The effects of [the bomb plot of] 20 July on Hitler’s relations with the Army were not limited to the final destruction of the once powerful position of independence enjoyed by the Army in Germany. Despite the measures taken to ensure loyalty, and despite the purge of the Officer Corps which followed the attempt, Hitler’s distrust of the Army was henceforward unconcealed. This was bound to affect the desperate effort which now had to be made to hold the enemy outside the German frontiers. There was little enough hope of doing that in any case; there was still less when the Commander-in-Chief’s attitude towards his own commanders was governed by invincible suspicion and vindictive spite.
From Hitler: A Study in Tyranny by Alan Bullock, 1962
By late 1942, defeats at Stalingrad and El Alamein led to increasing alarm among these generals that Hitler was leading Germany to defeat. The Allied invasion of German-occupied France in June 1944 only strengthened this opinion. Beck and a group of like-minded army officers and others, including Colonel Claus von Stauffenberg and the former mayor of Leipzig Carl Friedrich Goerdeler, plotted to assassinate Hitler. This plan was given the codename Operation Valkyrie. After Hitler had been killed, other Nazi leaders were to be arrested and Goerdeler was to be installed as chancellor. He would then save Germany by attempting to negotiate a peace settlement with the Allied powers.
After several aborted attempts to kill Hitler, on 20 July 1944 Stauffenberg placed a briefcase containing a bomb near the Führer during a military conference at his eastern headquarters, the Wolfsschanze (‘Wolf ’s lair’). Although the bomb exploded and four people were killed, Hitler survived with minor injuries and the coup attempt failed. The plotters and many other suspected anti-Nazis were rounded up, some 7,000 in all. Many were summarily tried and executed, including Stauffenberg, Beck and Goerdeler.

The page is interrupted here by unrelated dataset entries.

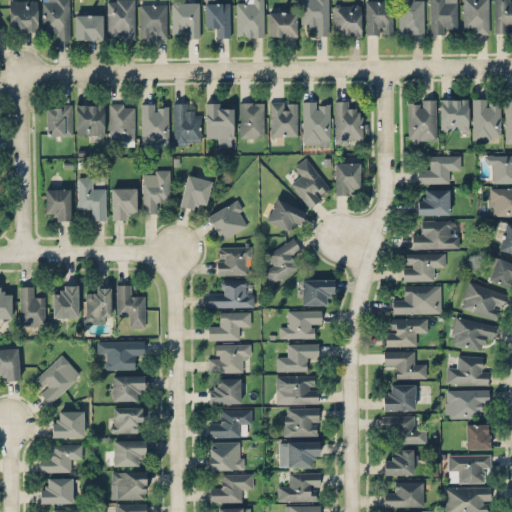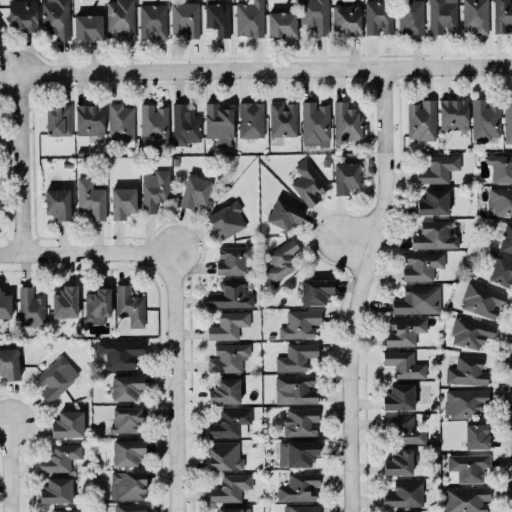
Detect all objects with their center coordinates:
building: (23, 14)
building: (475, 14)
building: (22, 15)
building: (314, 15)
building: (441, 15)
building: (442, 15)
building: (475, 15)
building: (502, 15)
building: (315, 16)
building: (377, 16)
building: (378, 16)
building: (410, 16)
building: (410, 16)
building: (502, 16)
building: (56, 17)
building: (217, 17)
building: (218, 17)
building: (56, 18)
building: (120, 18)
building: (185, 18)
building: (185, 18)
building: (249, 18)
building: (249, 18)
building: (346, 18)
building: (120, 19)
building: (152, 19)
building: (346, 19)
building: (153, 20)
building: (281, 21)
building: (282, 23)
building: (87, 25)
building: (88, 26)
building: (0, 30)
building: (1, 31)
road: (264, 66)
building: (453, 112)
building: (453, 113)
building: (283, 117)
building: (485, 117)
building: (58, 118)
building: (89, 118)
building: (89, 118)
building: (251, 118)
building: (283, 118)
building: (421, 118)
building: (485, 118)
building: (507, 118)
building: (58, 119)
building: (251, 119)
building: (422, 119)
building: (507, 119)
building: (315, 120)
building: (121, 121)
building: (218, 121)
building: (346, 121)
building: (120, 122)
building: (346, 122)
building: (154, 123)
building: (154, 123)
building: (185, 123)
building: (185, 123)
building: (219, 123)
building: (315, 123)
road: (18, 163)
building: (500, 165)
building: (437, 167)
building: (500, 167)
building: (439, 168)
building: (346, 176)
building: (345, 177)
building: (308, 181)
building: (308, 182)
building: (154, 188)
building: (155, 189)
building: (194, 190)
building: (194, 191)
building: (90, 196)
building: (91, 197)
building: (500, 199)
building: (432, 200)
building: (499, 200)
building: (57, 201)
building: (123, 201)
building: (433, 201)
building: (58, 202)
building: (123, 202)
building: (284, 213)
building: (284, 214)
building: (227, 218)
building: (227, 219)
building: (435, 233)
building: (435, 234)
building: (504, 236)
building: (506, 238)
road: (353, 248)
road: (91, 254)
building: (233, 258)
building: (281, 258)
building: (233, 259)
building: (282, 259)
building: (421, 264)
building: (422, 265)
building: (501, 271)
building: (501, 272)
road: (364, 287)
building: (314, 289)
building: (316, 290)
building: (230, 293)
building: (231, 294)
building: (413, 298)
building: (418, 299)
building: (482, 299)
building: (482, 300)
building: (64, 301)
building: (65, 302)
building: (5, 303)
building: (5, 304)
building: (97, 304)
building: (97, 304)
building: (130, 304)
building: (130, 304)
building: (30, 305)
building: (30, 306)
building: (299, 322)
building: (300, 323)
building: (228, 324)
building: (229, 324)
building: (404, 329)
building: (404, 330)
building: (470, 331)
building: (470, 332)
building: (120, 352)
building: (120, 352)
building: (296, 355)
building: (226, 356)
building: (296, 356)
building: (228, 357)
building: (9, 362)
building: (9, 362)
building: (403, 362)
building: (404, 363)
building: (464, 368)
building: (467, 370)
building: (56, 377)
building: (57, 377)
road: (183, 383)
building: (126, 386)
building: (126, 386)
building: (296, 387)
building: (224, 389)
building: (296, 389)
building: (225, 390)
building: (398, 395)
building: (399, 396)
building: (464, 401)
building: (464, 401)
building: (126, 418)
building: (126, 418)
building: (300, 420)
building: (301, 420)
building: (229, 421)
building: (67, 422)
building: (231, 422)
building: (68, 423)
building: (403, 428)
building: (403, 428)
building: (477, 435)
building: (477, 435)
building: (127, 450)
building: (128, 451)
building: (296, 451)
building: (297, 452)
building: (224, 454)
building: (225, 455)
building: (59, 456)
building: (60, 456)
building: (400, 460)
building: (400, 461)
building: (467, 466)
building: (467, 466)
road: (10, 467)
building: (127, 484)
building: (128, 484)
building: (298, 485)
building: (230, 486)
building: (231, 486)
building: (299, 486)
building: (56, 489)
building: (57, 490)
building: (404, 493)
building: (405, 494)
building: (466, 498)
building: (466, 498)
building: (129, 507)
building: (130, 507)
building: (301, 508)
building: (302, 508)
building: (66, 509)
building: (67, 509)
building: (229, 509)
building: (233, 509)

Members of all these groups, which in different ways and with varying motives opposed the Nazi regime, deserve to be remembered with respect because of their courage in risking their lives to stand up to a brutal dictatorship. None of them succeeded in bringing it down — that was achieved in 1945 by a combination of military advances by the USSR’s Red Army from the east and the combined forces of the USA and Britain from the west. But they do at least show that not all Germans fell under Hitler’s spell.

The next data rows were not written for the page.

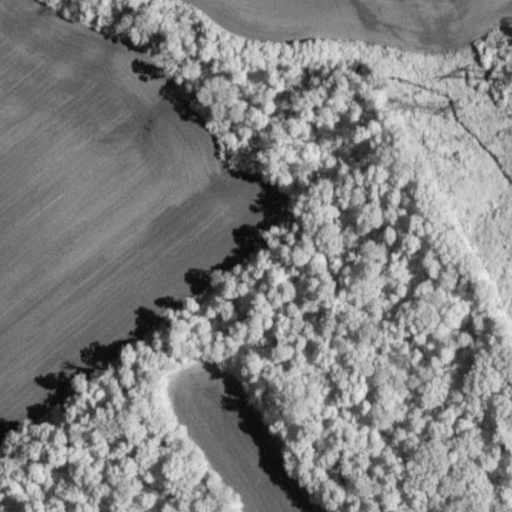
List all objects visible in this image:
power tower: (506, 85)
power tower: (449, 113)
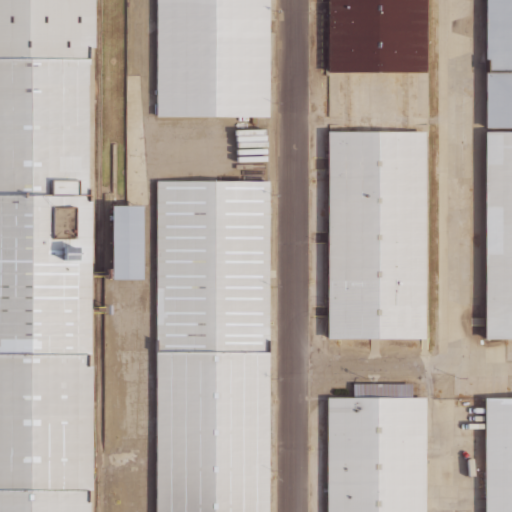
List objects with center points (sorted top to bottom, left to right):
building: (374, 36)
building: (376, 36)
building: (211, 58)
building: (211, 58)
building: (498, 63)
building: (498, 63)
building: (374, 234)
building: (375, 235)
building: (497, 235)
building: (497, 235)
building: (125, 241)
building: (126, 242)
road: (292, 255)
building: (44, 256)
building: (45, 256)
building: (210, 345)
building: (211, 346)
building: (374, 450)
building: (375, 450)
building: (497, 454)
building: (498, 455)
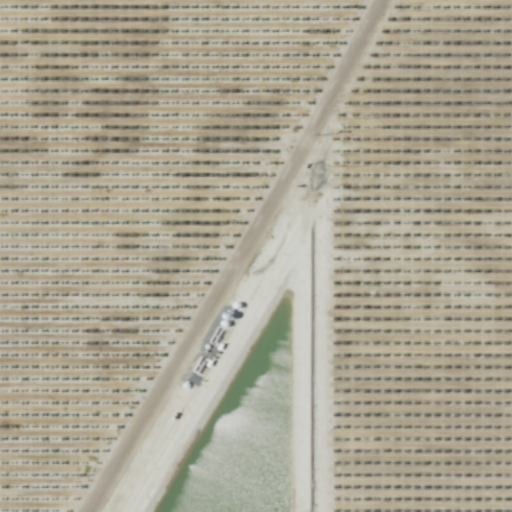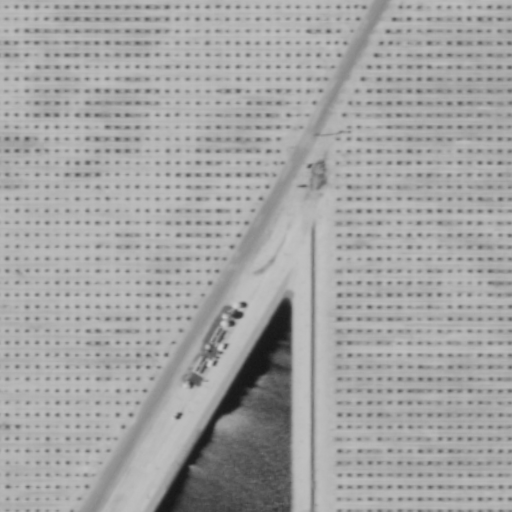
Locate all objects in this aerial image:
crop: (255, 255)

■ Many Germans supported Hitler, but there was significant opposition to the Nazi state:
• political opposition from the remnants of progressive political parties banned in 1933 resistance from young people, such as the
• White Rose group, the Edelweiss Pirates and the Swingjugend defiance from Christian churches and their
• leaders like pastors Niemöller and Bonhoeffer conspiracies within the leadership of the German
• army, culminating in the Stauffenberg bomb plot of July 1944
■ None of these were successful in overthrowing the Nazi regime, though the Stauffenberg plot came close. Yet all deserve to be remembered for their courage in risking their lives to stand up to a brutal dictatorship.